ZIEL:
Kannst du die Datensätze vom Anfang bis einschließlich der Zeile mit „local contrast: mode bilateral grid, contrast 19, coarseness“ noch einmal ausgeben und dabei „Before“ gegen „Original“ tauschen, ohne sonst etwas zu ändern?

VORLIEGENDE DATENSÄTZE:
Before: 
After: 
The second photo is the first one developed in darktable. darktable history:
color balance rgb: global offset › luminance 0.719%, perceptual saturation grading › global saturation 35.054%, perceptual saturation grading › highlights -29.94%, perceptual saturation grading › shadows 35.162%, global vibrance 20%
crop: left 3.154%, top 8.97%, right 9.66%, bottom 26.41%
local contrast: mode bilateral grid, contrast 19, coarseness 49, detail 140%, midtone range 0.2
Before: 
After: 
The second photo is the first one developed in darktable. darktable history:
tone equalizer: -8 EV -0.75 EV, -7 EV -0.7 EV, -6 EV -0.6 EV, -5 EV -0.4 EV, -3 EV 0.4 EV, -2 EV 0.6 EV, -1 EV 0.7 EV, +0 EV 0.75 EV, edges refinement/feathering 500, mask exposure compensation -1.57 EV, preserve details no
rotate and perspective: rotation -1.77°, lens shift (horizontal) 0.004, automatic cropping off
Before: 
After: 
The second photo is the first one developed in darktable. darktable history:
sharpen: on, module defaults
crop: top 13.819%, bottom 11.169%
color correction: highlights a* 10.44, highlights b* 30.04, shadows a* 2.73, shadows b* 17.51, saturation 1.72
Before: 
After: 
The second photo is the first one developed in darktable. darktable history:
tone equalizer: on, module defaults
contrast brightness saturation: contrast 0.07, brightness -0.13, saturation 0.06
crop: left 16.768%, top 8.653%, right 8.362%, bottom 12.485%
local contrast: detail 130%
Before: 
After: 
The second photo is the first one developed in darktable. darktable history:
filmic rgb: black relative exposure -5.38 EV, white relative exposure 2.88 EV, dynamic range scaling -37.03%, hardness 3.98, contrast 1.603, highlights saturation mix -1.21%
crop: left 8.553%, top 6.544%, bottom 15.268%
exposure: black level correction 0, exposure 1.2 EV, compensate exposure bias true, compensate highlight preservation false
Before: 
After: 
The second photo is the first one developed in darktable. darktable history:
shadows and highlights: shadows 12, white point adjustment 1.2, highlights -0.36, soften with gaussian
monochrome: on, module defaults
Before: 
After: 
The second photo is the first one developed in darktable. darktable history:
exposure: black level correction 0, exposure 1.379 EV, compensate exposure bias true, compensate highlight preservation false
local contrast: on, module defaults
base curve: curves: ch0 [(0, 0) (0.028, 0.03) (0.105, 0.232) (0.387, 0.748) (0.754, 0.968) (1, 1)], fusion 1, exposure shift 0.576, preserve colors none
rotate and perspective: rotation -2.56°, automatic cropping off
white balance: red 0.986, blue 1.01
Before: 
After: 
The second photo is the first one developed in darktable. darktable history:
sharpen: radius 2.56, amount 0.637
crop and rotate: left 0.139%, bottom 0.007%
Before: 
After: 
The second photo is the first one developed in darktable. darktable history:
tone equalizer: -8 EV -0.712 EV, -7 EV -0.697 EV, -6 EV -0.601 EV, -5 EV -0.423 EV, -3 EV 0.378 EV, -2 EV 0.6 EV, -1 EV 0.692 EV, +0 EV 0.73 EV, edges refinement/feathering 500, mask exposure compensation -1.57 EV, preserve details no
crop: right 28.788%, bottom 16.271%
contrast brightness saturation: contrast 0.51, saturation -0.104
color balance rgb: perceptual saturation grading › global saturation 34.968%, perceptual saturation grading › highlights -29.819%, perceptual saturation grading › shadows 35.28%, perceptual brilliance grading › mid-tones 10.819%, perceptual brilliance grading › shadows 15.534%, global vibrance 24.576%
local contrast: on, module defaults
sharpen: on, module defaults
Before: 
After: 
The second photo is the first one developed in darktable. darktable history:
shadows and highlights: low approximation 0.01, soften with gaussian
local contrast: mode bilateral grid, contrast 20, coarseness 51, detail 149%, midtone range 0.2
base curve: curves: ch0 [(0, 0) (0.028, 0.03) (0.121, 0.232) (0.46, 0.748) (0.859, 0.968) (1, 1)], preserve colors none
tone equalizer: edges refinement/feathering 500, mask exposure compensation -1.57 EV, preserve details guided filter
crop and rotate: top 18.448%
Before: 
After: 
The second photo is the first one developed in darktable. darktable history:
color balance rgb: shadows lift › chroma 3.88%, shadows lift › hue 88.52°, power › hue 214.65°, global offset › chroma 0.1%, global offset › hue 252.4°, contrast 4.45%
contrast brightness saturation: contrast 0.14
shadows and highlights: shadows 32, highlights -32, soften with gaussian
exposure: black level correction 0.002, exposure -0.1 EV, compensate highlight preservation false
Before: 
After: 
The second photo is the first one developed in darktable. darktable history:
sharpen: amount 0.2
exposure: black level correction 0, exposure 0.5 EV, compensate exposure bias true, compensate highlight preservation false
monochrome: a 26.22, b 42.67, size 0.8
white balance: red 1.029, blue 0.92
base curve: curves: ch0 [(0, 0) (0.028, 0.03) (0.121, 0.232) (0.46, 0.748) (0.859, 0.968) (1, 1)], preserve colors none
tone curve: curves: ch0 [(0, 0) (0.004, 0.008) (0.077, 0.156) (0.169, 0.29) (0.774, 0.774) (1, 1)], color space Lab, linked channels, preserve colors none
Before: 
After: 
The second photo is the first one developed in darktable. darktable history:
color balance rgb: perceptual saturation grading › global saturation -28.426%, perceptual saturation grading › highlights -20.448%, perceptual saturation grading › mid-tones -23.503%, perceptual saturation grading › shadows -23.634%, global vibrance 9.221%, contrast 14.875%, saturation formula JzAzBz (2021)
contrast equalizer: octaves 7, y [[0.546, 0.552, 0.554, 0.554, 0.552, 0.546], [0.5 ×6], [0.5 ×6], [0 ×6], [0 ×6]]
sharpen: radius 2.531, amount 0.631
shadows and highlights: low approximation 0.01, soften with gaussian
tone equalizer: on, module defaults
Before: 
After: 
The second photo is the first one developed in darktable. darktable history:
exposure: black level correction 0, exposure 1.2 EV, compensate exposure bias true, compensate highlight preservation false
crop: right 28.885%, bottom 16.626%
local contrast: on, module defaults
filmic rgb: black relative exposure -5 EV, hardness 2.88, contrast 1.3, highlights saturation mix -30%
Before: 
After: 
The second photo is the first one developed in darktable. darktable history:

ANTWORT:
Original: 
After: 
The second photo is the first one developed in darktable. darktable history:
color balance rgb: global offset › luminance 0.719%, perceptual saturation grading › global saturation 35.054%, perceptual saturation grading › highlights -29.94%, perceptual saturation grading › shadows 35.162%, global vibrance 20%
crop: left 3.154%, top 8.97%, right 9.66%, bottom 26.41%
local contrast: mode bilateral grid, contrast 19, coarseness 49, detail 140%, midtone range 0.2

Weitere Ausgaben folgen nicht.